» **Exercise objective**
Convert the material, starting with the line that contains "Observed from the" and going on through the line that contains "facing the viewer and to the left", into a JSON list of strings with one string per line and blank lines left out.

==== Extracted information

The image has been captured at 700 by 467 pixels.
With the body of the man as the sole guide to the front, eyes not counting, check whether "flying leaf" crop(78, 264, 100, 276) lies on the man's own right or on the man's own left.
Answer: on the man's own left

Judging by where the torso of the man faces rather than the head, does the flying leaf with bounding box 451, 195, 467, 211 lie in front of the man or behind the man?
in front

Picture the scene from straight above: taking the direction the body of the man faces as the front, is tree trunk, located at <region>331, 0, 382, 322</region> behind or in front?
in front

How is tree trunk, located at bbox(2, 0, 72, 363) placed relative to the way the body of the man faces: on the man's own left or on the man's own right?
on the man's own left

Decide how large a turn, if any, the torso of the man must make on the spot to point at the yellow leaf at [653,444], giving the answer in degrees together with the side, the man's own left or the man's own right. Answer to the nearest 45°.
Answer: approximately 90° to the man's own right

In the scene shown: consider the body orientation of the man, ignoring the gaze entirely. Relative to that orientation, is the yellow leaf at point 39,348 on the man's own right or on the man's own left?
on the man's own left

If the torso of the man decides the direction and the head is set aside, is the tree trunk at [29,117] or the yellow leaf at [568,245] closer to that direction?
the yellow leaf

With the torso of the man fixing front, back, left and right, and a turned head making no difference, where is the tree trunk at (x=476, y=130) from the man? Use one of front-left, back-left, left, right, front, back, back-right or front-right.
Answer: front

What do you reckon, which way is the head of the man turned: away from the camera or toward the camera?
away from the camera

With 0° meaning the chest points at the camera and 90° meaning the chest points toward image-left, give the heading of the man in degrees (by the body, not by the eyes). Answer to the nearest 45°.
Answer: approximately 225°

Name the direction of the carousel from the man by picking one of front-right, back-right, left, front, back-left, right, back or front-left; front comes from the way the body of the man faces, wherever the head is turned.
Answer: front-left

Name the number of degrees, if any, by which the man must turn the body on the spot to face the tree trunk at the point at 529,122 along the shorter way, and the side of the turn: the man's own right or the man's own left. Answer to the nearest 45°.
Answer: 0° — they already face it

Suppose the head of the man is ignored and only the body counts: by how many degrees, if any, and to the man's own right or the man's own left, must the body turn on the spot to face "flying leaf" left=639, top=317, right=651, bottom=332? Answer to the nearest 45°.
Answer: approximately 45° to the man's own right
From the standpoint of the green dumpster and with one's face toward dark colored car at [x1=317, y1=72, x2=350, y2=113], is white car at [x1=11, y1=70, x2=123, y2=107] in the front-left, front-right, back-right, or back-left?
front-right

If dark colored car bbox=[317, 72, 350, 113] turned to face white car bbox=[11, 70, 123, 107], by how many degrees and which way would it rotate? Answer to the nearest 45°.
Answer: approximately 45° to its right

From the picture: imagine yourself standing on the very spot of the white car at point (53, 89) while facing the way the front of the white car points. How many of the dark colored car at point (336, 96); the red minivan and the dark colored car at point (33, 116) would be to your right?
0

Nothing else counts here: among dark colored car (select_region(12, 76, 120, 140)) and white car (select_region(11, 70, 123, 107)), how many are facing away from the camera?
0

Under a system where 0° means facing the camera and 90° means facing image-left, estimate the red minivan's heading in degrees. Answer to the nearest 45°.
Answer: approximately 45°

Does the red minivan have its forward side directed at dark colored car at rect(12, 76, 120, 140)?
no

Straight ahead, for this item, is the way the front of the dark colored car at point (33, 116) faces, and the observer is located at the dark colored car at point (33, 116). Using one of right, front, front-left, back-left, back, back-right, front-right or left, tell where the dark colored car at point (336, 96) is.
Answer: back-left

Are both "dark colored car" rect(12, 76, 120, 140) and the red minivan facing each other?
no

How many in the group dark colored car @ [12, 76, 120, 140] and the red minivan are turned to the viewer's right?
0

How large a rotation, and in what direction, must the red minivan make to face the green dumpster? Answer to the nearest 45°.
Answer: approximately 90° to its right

========
==== Extracted information

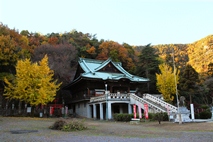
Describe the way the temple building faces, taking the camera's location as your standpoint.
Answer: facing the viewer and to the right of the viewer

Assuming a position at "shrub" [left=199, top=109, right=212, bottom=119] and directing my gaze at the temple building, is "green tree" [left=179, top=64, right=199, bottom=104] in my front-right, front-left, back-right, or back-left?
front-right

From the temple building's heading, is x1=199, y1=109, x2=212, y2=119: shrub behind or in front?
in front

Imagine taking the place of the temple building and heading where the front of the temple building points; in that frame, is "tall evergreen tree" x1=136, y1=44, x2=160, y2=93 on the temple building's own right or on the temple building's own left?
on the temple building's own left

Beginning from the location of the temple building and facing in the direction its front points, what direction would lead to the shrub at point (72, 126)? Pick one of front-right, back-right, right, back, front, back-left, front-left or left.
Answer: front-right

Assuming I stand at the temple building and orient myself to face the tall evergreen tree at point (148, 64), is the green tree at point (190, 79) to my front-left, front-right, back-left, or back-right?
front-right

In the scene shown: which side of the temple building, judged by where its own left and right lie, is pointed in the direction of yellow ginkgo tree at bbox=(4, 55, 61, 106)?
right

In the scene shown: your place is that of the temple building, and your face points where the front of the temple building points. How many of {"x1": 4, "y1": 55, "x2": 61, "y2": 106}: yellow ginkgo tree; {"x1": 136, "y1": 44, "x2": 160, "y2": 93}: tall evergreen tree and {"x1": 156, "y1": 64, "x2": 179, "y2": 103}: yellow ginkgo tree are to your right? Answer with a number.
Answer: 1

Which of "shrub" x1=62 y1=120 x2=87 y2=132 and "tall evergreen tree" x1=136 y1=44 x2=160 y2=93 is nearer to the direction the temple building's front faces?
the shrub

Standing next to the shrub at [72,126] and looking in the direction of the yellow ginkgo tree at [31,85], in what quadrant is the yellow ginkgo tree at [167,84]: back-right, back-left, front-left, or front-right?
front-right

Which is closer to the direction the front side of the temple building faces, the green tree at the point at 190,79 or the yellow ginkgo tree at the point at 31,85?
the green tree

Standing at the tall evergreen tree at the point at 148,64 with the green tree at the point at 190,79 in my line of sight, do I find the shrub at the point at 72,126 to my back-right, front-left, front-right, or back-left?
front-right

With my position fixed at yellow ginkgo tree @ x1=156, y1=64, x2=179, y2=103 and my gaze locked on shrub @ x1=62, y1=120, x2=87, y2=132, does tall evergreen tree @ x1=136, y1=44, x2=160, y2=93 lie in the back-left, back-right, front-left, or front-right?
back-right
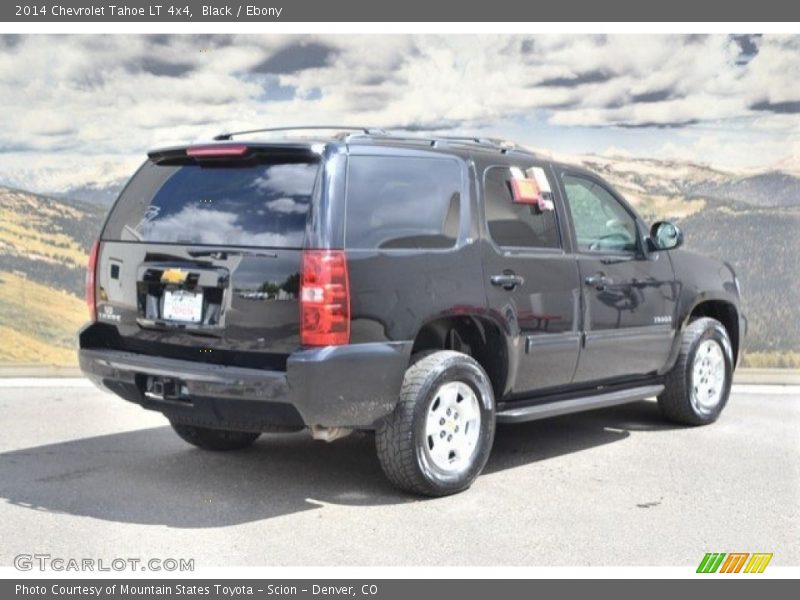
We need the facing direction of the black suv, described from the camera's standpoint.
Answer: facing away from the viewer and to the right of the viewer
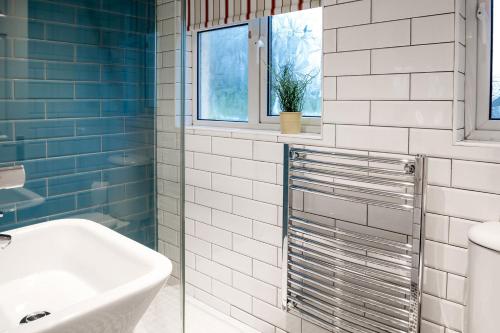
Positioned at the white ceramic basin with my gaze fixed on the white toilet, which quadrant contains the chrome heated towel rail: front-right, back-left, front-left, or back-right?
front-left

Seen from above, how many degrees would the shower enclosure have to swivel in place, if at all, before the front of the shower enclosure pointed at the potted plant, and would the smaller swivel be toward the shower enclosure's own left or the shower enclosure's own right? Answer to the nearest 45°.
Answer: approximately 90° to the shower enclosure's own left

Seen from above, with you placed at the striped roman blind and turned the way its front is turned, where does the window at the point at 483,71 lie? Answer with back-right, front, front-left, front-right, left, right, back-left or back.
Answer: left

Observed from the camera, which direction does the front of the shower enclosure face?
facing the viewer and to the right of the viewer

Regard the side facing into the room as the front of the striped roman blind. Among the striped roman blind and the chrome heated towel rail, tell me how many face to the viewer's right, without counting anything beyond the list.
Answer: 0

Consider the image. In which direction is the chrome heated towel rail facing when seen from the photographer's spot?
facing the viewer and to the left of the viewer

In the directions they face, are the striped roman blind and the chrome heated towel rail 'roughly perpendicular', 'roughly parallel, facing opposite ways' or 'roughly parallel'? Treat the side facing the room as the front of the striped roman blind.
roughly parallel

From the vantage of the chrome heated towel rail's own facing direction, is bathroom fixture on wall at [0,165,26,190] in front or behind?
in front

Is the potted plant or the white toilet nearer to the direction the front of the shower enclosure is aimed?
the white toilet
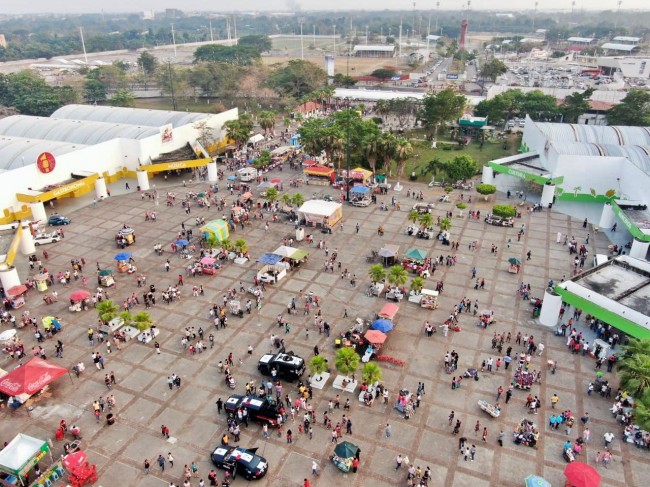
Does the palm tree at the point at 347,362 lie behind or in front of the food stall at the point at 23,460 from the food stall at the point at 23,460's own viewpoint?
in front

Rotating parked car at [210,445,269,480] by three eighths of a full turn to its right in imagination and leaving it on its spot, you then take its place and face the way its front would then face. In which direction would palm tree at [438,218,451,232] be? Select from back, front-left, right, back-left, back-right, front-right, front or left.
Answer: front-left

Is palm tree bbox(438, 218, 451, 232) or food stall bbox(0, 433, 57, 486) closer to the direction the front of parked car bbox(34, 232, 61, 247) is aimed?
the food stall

========
==== Extracted information

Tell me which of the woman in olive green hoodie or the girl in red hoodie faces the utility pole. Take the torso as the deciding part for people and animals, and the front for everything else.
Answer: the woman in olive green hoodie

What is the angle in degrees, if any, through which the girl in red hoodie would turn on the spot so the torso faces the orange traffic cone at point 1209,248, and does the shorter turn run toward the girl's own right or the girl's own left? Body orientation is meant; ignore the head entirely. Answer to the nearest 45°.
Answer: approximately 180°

========

» **Response**
[
  "Observed from the camera, which direction does the front of the shower enclosure face?",
  "facing the viewer and to the right of the viewer",
  "Regard the side facing into the room as the front of the striped roman blind. Among the striped roman blind and the chrome heated towel rail, tell me how many face to the viewer's right, without counting anything beyond the list.",
  "Answer: 0",
  "Consider the image. In which direction is the chrome heated towel rail facing when seen from the photographer's spot?",
  "facing the viewer and to the left of the viewer"
]